_Data_
- Opening Delimiter -
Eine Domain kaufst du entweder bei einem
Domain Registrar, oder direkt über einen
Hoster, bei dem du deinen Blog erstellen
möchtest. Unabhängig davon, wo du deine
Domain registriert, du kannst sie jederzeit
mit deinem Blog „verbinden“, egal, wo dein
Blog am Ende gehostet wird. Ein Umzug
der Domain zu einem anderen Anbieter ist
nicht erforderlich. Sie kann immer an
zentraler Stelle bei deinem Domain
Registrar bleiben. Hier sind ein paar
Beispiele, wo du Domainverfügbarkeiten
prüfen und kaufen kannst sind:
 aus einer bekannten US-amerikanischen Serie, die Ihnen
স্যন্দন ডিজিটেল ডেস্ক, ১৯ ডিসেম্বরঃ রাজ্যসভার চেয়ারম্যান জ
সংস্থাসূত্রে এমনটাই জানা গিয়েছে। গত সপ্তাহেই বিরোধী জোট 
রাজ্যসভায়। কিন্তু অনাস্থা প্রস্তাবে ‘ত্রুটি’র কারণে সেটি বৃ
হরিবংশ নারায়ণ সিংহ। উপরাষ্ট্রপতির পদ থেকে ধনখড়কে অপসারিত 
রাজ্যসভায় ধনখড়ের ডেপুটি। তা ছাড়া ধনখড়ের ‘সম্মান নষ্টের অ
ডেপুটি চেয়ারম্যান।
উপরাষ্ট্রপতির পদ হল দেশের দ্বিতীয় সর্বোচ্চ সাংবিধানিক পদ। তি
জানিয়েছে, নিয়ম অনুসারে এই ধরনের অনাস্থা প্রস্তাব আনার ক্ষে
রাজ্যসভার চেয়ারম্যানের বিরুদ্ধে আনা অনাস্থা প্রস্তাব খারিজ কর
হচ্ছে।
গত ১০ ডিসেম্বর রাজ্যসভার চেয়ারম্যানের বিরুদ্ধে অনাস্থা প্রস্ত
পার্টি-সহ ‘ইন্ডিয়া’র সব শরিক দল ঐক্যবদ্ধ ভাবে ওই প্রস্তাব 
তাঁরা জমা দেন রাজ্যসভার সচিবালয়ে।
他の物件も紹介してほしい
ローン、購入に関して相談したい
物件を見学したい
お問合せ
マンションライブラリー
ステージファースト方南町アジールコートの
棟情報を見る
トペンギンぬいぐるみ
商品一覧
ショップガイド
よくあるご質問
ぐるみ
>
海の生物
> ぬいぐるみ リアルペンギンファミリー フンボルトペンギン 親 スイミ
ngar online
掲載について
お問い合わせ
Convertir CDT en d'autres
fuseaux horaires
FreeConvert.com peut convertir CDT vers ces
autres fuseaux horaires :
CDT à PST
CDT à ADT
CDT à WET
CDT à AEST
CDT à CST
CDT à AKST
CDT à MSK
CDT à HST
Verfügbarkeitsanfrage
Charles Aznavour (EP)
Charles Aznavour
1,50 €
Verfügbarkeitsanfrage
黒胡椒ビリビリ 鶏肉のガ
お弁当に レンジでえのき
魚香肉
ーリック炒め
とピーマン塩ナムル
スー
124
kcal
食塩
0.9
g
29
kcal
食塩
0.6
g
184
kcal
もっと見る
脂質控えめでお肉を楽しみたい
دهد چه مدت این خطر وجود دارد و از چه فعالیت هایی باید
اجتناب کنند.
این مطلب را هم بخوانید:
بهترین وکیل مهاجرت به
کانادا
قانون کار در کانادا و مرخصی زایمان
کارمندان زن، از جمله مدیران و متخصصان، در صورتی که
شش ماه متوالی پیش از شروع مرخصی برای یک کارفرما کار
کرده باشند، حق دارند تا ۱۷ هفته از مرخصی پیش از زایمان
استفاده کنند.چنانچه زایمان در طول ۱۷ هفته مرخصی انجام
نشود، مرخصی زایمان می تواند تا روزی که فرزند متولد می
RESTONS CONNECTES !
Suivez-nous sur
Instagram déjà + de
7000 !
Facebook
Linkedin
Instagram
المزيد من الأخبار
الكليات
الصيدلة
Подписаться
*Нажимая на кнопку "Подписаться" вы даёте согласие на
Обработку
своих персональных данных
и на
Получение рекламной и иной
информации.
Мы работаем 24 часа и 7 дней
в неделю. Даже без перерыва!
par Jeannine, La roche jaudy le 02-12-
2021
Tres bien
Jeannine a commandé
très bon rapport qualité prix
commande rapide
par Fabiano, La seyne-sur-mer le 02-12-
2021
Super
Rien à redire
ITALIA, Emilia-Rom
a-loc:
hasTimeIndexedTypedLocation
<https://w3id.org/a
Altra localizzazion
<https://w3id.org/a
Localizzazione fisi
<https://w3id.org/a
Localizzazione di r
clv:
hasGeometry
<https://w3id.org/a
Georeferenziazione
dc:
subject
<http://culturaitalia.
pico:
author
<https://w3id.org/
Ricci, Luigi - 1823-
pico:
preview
- Closing Delimiter -
Copy every line of the data above word for word, in the same order.

Eine Domain kaufst du entweder bei einem
Domain Registrar, oder direkt über einen
Hoster, bei dem du deinen Blog erstellen
möchtest. Unabhängig davon, wo du deine
Domain registriert, du kannst sie jederzeit
mit deinem Blog „verbinden“, egal, wo dein
Blog am Ende gehostet wird. Ein Umzug
der Domain zu einem anderen Anbieter ist
nicht erforderlich. Sie kann immer an
zentraler Stelle bei deinem Domain
Registrar bleiben. Hier sind ein paar
Beispiele, wo du Domainverfügbarkeiten
prüfen und kaufen kannst sind:
 aus einer bekannten US-amerikanischen Serie, die Ihnen
স্যন্দন ডিজিটেল ডেস্ক, ১৯ ডিসেম্বরঃ রাজ্যসভার চেয়ারম্যান জ
সংস্থাসূত্রে এমনটাই জানা গিয়েছে। গত সপ্তাহেই বিরোধী জোট 
রাজ্যসভায়। কিন্তু অনাস্থা প্রস্তাবে ‘ত্রুটি’র কারণে সেটি বৃ
হরিবংশ নারায়ণ সিংহ। উপরাষ্ট্রপতির পদ থেকে ধনখড়কে অপসারিত 
রাজ্যসভায় ধনখড়ের ডেপুটি। তা ছাড়া ধনখড়ের ‘সম্মান নষ্টের অ
ডেপুটি চেয়ারম্যান।
উপরাষ্ট্রপতির পদ হল দেশের দ্বিতীয় সর্বোচ্চ সাংবিধানিক পদ। তি
জানিয়েছে, নিয়ম অনুসারে এই ধরনের অনাস্থা প্রস্তাব আনার ক্ষে
রাজ্যসভার চেয়ারম্যানের বিরুদ্ধে আনা অনাস্থা প্রস্তাব খারিজ কর
হচ্ছে।
গত ১০ ডিসেম্বর রাজ্যসভার চেয়ারম্যানের বিরুদ্ধে অনাস্থা প্রস্ত
পার্টি-সহ ‘ইন্ডিয়া’র সব শরিক দল ঐক্যবদ্ধ ভাবে ওই প্রস্তাব 
তাঁরা জমা দেন রাজ্যসভার সচিবালয়ে।
他の物件も紹介してほしい
ローン、購入に関して相談したい
物件を見学したい
お問合せ
マンションライブラリー
ステージファースト方南町アジールコートの
棟情報を見る
トペンギンぬいぐるみ
商品一覧
ショップガイド
よくあるご質問
ぐるみ
>
海の生物
> ぬいぐるみ リアルペンギンファミリー フンボルトペンギン 親 スイミ
ngar online
掲載について
お問い合わせ
Convertir CDT en d'autres
fuseaux horaires
FreeConvert.com peut convertir CDT vers ces
autres fuseaux horaires :
CDT à PST
CDT à ADT
CDT à WET
CDT à AEST
CDT à CST
CDT à AKST
CDT à MSK
CDT à HST
Verfügbarkeitsanfrage
Charles Aznavour (EP)
Charles Aznavour
1,50 €
Verfügbarkeitsanfrage
黒胡椒ビリビリ 鶏肉のガ
お弁当に レンジでえのき
魚香肉
ーリック炒め
とピーマン塩ナムル
スー
124
kcal
食塩
0.9
g
29
kcal
食塩
0.6
g
184
kcal
もっと見る
脂質控えめでお肉を楽しみたい
دهد چه مدت این خطر وجود دارد و از چه فعالیت هایی باید
اجتناب کنند.
این مطلب را هم بخوانید:
بهترین وکیل مهاجرت به
کانادا
قانون کار در کانادا و مرخصی زایمان
کارمندان زن، از جمله مدیران و متخصصان، در صورتی که
شش ماه متوالی پیش از شروع مرخصی برای یک کارفرما کار
کرده باشند، حق دارند تا ۱۷ هفته از مرخصی پیش از زایمان
استفاده کنند.چنانچه زایمان در طول ۱۷ هفته مرخصی انجام
نشود، مرخصی زایمان می تواند تا روزی که فرزند متولد می
RESTONS CONNECTES !
Suivez-nous sur
Instagram déjà + de
7000 !
Facebook
Linkedin
Instagram
المزيد من الأخبار
الكليات
الصيدلة
Подписаться
*Нажимая на кнопку "Подписаться" вы даёте согласие на
Обработку
своих персональных данных
и на
Получение рекламной и иной
информации.
Мы работаем 24 часа и 7 дней
в неделю. Даже без перерыва!
par Jeannine, La roche jaudy le 02-12-
2021
Tres bien
Jeannine a commandé
très bon rapport qualité prix
commande rapide
par Fabiano, La seyne-sur-mer le 02-12-
2021
Super
Rien à redire
ITALIA, Emilia-Rom
a-loc:
hasTimeIndexedTypedLocation
<https://w3id.org/a
Altra localizzazion
<https://w3id.org/a
Localizzazione fisi
<https://w3id.org/a
Localizzazione di r
clv:
hasGeometry
<https://w3id.org/a
Georeferenziazione
dc:
subject
<http://culturaitalia.
pico:
author
<https://w3id.org/
Ricci, Luigi - 1823-
pico:
preview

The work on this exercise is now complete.